DSS-induced chronic colitis mouse model
Female C57BL/6 mice aged 6–8 weeks, weighing 18–20 g, were used to set up a DSS-induced chronic colitis model according to the previous study . First, we divided the mice into 3 groups (Control, DSS, DSS + D-CeO2). The mice were given 1.5–2% DSS in drinking water for 4 cycles except for the control group. On days 1–6 and 11–16, mice received drinking water containing 2% DSS. On days 21–26 and 31–36, mice received drinking water containing 1.5% DSS. On the remaining days, mice received regular water. Mice in the DSS + D-CeO2 group were orally administrated D-CeO2 (30 mg/kg in hydrogel) every two days starting from day 0. After mice were sacrificed, the colon lengths were measured and recorded, and colonic tissues were collected for analysis.
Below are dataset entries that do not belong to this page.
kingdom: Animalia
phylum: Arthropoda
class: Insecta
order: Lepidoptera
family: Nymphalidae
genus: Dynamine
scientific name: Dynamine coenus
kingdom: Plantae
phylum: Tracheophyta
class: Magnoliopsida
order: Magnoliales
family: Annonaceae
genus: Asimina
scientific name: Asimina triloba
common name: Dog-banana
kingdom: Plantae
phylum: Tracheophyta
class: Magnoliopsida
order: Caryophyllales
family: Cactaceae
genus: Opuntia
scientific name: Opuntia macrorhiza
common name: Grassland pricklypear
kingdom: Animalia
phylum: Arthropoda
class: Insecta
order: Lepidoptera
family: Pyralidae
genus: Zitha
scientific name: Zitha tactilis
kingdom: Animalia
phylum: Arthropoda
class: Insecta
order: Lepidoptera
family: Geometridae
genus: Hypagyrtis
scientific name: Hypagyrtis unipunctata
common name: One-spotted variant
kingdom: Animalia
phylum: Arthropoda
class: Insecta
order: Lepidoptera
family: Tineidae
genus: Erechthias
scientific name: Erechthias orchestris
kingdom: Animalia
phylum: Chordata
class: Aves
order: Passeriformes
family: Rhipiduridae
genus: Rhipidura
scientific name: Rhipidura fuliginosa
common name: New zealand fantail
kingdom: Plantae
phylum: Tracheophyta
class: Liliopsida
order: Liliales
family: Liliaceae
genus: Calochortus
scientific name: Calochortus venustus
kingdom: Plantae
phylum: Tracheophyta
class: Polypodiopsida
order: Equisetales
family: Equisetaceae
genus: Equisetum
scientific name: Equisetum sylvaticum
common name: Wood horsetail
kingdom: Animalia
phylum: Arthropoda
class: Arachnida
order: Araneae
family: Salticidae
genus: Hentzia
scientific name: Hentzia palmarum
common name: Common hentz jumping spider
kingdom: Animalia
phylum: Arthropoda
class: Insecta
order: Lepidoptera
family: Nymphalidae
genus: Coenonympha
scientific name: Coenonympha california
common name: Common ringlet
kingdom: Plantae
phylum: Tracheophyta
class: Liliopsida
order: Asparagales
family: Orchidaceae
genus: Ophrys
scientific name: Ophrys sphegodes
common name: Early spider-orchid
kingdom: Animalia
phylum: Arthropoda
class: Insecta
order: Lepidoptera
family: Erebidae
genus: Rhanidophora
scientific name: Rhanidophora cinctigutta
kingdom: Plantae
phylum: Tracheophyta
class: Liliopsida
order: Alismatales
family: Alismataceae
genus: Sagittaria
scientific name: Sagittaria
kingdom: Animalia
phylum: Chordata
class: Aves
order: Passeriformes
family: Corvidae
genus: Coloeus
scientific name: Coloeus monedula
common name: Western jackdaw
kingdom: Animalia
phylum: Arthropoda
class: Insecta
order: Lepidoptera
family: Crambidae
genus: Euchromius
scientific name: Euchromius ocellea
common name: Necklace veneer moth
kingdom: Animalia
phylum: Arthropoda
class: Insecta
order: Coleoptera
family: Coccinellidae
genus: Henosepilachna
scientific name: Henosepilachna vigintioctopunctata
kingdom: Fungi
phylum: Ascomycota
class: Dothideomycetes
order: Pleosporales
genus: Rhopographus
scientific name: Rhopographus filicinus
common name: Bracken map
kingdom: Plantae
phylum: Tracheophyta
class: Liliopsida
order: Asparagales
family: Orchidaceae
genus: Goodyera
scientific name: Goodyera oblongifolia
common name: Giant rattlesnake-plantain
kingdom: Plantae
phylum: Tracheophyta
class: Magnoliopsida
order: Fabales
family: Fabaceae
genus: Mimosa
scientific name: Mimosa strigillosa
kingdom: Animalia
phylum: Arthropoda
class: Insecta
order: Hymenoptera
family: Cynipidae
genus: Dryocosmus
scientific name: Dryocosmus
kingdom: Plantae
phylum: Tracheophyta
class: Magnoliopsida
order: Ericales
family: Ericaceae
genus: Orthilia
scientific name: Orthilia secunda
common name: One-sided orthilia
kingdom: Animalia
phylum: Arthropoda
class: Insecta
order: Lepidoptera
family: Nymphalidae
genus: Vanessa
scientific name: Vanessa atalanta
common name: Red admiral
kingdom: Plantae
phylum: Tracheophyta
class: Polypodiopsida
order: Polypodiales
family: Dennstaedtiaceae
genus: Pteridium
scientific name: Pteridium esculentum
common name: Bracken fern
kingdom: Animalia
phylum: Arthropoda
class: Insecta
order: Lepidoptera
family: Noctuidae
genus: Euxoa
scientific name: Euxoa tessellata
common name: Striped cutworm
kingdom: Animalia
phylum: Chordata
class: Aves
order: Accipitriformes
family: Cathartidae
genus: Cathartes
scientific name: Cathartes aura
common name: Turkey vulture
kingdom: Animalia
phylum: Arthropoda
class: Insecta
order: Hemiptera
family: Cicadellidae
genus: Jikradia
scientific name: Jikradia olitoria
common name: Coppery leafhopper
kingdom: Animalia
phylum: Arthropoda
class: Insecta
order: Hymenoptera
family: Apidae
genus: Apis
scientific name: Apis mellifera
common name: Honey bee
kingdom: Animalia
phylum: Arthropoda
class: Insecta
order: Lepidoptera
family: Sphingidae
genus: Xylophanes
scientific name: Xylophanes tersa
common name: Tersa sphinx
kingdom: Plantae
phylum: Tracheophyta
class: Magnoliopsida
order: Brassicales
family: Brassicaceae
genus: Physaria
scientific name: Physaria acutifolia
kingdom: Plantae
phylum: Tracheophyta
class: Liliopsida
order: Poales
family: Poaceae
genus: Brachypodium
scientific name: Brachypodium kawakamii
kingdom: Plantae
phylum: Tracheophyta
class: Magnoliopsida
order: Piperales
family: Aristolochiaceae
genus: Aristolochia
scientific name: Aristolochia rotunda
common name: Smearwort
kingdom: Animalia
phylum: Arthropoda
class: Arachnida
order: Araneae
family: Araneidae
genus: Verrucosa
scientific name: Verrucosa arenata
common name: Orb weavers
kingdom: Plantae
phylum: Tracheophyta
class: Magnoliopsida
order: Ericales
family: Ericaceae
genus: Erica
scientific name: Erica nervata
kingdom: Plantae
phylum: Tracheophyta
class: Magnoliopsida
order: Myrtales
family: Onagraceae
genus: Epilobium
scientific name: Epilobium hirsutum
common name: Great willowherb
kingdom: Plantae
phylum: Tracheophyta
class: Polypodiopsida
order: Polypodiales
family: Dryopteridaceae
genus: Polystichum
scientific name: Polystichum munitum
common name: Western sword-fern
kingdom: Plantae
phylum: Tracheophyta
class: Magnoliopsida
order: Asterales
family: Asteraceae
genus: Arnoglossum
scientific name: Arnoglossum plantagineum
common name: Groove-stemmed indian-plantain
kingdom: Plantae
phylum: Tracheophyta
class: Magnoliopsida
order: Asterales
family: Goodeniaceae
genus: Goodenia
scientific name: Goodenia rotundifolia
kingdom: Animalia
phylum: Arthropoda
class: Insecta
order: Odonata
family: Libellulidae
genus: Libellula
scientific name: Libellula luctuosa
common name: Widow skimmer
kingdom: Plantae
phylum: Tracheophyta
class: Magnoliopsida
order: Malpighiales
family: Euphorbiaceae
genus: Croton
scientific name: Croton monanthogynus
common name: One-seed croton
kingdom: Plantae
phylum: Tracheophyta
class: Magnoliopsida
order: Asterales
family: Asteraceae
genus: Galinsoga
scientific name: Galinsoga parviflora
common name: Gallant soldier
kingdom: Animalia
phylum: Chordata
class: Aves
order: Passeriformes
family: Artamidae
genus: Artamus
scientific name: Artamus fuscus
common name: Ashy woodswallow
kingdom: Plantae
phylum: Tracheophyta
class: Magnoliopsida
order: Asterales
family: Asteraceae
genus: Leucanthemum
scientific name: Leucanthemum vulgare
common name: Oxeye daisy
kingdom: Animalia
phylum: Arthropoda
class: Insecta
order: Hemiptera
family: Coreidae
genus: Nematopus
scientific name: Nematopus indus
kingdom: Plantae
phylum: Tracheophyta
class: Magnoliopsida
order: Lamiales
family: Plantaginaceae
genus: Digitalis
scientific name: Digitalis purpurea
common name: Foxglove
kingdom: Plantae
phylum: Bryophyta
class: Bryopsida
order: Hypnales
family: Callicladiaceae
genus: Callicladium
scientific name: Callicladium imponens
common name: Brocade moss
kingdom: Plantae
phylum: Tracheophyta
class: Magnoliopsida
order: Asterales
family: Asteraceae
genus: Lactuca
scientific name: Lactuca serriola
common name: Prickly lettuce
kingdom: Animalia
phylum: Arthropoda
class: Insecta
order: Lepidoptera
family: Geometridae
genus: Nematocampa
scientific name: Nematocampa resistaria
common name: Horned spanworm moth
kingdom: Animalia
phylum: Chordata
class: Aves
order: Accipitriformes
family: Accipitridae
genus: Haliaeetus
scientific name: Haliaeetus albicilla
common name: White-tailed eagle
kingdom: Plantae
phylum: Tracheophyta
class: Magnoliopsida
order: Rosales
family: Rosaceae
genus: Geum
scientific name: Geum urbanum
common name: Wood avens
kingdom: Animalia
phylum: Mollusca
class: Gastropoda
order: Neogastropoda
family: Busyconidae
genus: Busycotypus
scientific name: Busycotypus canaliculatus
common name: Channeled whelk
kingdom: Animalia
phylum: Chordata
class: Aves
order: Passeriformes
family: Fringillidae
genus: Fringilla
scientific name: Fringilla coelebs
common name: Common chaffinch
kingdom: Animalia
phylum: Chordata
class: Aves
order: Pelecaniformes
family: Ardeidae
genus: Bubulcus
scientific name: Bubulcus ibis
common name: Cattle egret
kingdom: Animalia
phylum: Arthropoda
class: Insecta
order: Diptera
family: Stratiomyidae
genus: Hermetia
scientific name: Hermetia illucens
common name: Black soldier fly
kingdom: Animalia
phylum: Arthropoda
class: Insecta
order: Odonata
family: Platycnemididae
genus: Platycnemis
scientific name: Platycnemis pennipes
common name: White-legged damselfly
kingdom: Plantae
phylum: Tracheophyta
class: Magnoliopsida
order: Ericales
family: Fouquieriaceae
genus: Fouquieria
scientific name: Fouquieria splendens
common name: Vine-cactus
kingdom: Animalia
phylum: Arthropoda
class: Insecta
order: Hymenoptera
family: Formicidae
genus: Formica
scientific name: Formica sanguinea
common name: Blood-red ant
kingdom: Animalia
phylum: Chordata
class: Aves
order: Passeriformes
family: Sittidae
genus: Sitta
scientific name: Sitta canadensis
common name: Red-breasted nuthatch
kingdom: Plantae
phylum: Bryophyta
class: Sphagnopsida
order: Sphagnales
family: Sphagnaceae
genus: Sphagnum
Colon tissues were histologically analyzed by hematoxylin, eosin staining (H&E), and Masson staining. Briefly, 4% paraformaldehyde was used to fix the obtained colonic tissue, followed by paraffin embedding and cutting to 5 μm layer thickness. The sections were placed on slides for drying and subsequent staining. Masson staining was performed using a kit (G1346, Solarbio) according to the instructions.
Immunofluorescence assay of the colon tissues
Colon tissue was embedded with OCT, cut into 4–6 μm sections. After permeabilizing and blocking, they were incubated with primary antibodies overnight at 4 °C, fluorescent secondary antibodies at 37 °C, and cell nuclei were stained with DAPI. Fluorescence microscopy was used to capture images.
MPO activity assay
MPO activity was analyzed by colorimetric method, and the MPO assay kit (A044-1-1, Nanjing Jiancheng Institute of Biological Engineering) was used to quantify MPO activity according to the manufacturing instructions.
GraphPad Prism 7 software was used for statistical analysis. One-way of variance (ANOVA) and t-tests were performed for statistical comparison. Statistically significant was indicated as *p < 0.05, **p < 0.01, ***p < 0.001.